Dataset entries
- - -

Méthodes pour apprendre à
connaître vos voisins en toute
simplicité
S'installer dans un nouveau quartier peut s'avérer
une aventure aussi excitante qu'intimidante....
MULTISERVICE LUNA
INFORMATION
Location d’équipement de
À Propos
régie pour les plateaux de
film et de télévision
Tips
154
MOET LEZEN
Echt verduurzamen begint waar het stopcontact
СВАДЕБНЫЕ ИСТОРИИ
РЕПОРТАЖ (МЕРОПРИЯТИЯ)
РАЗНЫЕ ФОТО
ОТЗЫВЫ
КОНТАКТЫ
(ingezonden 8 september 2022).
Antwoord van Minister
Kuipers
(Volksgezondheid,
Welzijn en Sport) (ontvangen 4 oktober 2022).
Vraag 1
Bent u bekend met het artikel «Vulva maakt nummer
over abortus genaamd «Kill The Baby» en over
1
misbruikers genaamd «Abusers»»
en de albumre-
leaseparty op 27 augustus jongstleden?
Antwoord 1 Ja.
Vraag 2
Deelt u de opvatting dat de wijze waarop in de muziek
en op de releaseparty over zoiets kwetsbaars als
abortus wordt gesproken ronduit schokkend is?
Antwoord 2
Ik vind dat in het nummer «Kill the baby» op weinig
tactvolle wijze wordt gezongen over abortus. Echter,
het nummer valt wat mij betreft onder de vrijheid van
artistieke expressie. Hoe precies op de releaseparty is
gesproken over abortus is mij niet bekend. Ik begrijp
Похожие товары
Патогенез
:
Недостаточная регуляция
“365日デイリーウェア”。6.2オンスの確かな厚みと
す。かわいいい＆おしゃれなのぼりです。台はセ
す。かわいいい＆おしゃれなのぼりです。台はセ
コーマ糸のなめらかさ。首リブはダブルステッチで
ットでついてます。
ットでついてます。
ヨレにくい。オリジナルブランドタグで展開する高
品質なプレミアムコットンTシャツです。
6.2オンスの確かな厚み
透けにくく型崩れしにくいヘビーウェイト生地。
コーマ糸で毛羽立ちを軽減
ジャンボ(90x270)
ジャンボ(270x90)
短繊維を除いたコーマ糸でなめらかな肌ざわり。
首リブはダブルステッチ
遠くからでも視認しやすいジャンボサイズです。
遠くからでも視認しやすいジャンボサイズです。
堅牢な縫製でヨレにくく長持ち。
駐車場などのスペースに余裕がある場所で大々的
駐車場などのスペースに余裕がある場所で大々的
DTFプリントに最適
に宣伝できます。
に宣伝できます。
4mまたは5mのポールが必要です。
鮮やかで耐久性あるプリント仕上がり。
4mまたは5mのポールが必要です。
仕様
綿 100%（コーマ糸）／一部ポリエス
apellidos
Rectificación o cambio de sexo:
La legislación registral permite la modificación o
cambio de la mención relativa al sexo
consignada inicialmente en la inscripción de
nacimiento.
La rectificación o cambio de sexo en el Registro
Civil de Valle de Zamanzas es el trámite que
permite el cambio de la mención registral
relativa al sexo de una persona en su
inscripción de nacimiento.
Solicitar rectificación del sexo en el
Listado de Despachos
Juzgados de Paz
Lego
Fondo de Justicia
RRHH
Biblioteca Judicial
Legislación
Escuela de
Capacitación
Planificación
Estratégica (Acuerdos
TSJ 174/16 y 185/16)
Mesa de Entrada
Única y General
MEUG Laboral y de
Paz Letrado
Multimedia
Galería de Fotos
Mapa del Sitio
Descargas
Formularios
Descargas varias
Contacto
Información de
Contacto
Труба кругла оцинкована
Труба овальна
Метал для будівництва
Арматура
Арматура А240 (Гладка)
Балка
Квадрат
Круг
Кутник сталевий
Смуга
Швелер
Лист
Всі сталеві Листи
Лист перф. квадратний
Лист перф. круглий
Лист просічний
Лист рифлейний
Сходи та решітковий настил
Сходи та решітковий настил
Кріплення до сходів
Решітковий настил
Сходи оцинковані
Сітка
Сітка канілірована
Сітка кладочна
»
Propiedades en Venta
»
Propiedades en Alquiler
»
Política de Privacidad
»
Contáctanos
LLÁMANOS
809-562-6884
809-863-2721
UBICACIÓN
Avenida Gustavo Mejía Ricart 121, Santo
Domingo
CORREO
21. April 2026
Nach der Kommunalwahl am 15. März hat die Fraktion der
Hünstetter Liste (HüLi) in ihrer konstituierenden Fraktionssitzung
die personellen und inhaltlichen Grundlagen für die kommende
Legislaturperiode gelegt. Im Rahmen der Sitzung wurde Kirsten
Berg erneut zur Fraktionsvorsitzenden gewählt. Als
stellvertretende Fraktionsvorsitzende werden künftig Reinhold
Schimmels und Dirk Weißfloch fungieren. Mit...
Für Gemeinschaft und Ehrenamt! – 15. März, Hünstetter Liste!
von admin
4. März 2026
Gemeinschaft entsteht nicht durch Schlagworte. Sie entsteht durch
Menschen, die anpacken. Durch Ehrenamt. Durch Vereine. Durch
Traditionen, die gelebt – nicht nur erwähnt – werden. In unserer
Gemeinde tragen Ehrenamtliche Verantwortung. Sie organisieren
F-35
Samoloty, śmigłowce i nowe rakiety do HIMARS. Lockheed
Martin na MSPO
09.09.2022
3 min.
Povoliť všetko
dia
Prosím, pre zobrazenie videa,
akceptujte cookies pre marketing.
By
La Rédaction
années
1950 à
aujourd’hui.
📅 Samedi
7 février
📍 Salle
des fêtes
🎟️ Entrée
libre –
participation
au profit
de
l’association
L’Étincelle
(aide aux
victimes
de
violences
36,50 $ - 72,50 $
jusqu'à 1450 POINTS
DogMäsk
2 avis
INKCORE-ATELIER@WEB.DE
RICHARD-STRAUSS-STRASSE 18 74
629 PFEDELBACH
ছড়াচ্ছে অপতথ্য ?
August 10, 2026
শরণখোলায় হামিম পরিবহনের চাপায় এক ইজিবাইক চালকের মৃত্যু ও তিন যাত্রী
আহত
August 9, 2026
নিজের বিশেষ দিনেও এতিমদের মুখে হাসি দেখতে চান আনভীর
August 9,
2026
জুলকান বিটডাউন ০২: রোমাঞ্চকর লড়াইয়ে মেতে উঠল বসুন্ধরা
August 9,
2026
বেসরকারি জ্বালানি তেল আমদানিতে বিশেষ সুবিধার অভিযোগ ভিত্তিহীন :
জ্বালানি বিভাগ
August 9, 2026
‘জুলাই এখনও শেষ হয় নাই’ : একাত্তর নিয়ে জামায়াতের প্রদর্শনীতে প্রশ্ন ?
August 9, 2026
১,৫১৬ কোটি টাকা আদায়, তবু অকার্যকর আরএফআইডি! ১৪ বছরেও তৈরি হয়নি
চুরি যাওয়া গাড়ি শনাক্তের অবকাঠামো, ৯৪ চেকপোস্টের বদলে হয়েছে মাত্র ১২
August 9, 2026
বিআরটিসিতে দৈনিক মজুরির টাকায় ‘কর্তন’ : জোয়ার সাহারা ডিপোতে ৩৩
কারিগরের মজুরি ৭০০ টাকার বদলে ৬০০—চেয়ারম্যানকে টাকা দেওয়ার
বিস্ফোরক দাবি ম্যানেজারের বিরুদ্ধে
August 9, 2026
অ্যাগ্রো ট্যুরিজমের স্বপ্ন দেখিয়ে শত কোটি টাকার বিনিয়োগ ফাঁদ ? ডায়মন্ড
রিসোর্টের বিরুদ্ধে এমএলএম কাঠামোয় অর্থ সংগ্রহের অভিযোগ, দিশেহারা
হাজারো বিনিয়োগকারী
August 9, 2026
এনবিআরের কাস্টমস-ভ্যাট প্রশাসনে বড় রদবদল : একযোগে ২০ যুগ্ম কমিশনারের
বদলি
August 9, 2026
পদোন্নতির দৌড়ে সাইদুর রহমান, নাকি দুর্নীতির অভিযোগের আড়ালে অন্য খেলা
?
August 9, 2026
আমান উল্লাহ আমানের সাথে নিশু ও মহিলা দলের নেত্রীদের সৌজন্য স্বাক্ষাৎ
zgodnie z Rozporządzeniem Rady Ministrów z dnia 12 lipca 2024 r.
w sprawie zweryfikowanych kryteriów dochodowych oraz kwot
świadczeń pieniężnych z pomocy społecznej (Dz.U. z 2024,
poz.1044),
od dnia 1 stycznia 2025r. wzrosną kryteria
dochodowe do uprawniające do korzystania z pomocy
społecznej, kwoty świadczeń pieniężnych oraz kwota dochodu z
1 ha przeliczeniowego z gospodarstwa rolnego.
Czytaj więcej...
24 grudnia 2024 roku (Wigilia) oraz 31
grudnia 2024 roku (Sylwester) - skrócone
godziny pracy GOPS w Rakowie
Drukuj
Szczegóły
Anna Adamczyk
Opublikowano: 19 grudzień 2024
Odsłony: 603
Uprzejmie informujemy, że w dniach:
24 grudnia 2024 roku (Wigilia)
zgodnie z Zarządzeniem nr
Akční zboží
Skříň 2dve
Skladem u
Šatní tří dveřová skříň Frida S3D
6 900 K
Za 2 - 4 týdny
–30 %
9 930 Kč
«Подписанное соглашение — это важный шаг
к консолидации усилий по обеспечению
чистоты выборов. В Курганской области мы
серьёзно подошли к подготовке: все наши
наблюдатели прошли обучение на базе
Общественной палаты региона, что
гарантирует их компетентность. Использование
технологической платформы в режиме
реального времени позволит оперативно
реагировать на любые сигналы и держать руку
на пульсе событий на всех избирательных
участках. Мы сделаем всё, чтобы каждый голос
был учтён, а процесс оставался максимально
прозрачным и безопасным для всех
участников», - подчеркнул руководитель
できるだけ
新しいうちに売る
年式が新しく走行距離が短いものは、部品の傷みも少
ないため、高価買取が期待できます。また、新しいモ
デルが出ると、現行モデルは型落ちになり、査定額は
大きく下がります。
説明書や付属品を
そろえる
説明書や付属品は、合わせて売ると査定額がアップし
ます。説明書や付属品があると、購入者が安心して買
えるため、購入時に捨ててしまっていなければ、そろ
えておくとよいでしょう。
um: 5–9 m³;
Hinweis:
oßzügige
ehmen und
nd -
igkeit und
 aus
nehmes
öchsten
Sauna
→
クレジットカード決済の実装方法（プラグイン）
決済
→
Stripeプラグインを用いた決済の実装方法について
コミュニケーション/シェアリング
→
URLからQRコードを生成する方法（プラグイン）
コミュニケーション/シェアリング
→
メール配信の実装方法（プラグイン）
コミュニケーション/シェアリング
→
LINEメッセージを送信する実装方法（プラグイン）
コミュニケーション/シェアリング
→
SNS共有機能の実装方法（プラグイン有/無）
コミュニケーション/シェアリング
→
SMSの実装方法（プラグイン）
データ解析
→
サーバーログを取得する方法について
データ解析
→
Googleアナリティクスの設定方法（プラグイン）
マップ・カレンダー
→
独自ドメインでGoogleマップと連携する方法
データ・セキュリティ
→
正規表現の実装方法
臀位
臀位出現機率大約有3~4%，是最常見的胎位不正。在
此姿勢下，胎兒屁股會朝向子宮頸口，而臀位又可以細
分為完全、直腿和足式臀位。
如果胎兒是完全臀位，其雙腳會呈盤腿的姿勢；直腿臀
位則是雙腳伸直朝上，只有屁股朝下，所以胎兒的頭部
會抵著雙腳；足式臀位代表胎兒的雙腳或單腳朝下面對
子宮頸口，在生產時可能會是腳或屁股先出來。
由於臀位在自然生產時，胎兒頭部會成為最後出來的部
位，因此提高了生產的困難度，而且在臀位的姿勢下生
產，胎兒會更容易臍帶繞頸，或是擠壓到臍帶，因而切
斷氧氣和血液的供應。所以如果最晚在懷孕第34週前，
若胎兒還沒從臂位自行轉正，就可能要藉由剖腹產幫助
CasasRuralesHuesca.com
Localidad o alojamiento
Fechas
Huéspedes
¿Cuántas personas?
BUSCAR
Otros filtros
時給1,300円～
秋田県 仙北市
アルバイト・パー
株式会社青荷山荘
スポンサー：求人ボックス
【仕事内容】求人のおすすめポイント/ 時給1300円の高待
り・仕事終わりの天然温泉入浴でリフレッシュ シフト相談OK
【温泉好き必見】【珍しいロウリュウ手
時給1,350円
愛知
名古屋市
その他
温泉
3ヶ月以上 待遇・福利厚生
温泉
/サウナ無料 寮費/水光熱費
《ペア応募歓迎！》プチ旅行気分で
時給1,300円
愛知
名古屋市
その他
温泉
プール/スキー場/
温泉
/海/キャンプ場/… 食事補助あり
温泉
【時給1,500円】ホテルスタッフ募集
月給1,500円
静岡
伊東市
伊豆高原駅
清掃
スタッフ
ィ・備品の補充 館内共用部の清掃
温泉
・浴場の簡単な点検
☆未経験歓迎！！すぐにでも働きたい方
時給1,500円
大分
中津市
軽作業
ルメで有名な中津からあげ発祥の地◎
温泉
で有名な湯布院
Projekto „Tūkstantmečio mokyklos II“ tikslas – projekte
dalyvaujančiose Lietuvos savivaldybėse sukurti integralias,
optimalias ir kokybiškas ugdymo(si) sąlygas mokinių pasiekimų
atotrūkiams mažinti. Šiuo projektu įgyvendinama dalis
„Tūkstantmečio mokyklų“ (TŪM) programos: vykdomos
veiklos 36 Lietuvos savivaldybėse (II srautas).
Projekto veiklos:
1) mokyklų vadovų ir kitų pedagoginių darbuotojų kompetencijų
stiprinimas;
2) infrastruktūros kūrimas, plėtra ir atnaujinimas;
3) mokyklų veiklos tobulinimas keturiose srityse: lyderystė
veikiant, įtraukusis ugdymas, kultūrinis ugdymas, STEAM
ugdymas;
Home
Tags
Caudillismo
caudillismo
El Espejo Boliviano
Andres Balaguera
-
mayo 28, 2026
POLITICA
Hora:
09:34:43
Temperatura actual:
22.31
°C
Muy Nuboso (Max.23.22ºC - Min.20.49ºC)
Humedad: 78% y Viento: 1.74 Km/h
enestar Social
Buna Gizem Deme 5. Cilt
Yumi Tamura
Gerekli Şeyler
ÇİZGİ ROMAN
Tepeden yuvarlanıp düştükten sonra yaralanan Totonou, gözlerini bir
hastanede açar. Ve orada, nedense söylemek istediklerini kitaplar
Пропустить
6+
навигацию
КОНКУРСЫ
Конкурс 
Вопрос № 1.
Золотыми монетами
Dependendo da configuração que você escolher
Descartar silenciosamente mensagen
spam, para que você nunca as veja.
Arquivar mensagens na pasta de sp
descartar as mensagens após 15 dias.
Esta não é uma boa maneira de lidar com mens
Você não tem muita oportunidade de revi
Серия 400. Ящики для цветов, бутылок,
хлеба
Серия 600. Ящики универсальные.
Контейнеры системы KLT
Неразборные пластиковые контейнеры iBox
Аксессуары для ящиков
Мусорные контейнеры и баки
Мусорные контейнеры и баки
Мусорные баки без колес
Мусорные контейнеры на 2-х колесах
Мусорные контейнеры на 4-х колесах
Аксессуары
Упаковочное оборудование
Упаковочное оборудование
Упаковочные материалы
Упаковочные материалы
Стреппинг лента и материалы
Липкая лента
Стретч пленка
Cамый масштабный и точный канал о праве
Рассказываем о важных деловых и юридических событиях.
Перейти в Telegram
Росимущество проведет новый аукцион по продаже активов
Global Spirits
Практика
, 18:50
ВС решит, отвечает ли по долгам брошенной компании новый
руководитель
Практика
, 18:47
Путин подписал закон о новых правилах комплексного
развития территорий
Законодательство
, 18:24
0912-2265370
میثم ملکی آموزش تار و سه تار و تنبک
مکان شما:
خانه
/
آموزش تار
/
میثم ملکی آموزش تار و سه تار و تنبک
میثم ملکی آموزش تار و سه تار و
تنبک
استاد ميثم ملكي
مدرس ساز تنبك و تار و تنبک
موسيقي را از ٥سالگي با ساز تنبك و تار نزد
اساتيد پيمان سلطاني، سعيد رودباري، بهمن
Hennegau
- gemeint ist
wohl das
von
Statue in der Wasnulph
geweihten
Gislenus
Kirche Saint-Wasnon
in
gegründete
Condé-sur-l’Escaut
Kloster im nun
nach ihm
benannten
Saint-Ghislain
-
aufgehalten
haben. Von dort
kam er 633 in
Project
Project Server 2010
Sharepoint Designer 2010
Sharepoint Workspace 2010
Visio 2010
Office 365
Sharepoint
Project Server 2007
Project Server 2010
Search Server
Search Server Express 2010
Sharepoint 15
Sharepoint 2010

- - -

What you will do: Filter on the word "cambio": copy each matching line from the entries above.

Output below:
Rectificación o cambio de sexo:
cambio de la mención relativa al sexo
La rectificación o cambio de sexo en el Registro
permite el cambio de la mención registral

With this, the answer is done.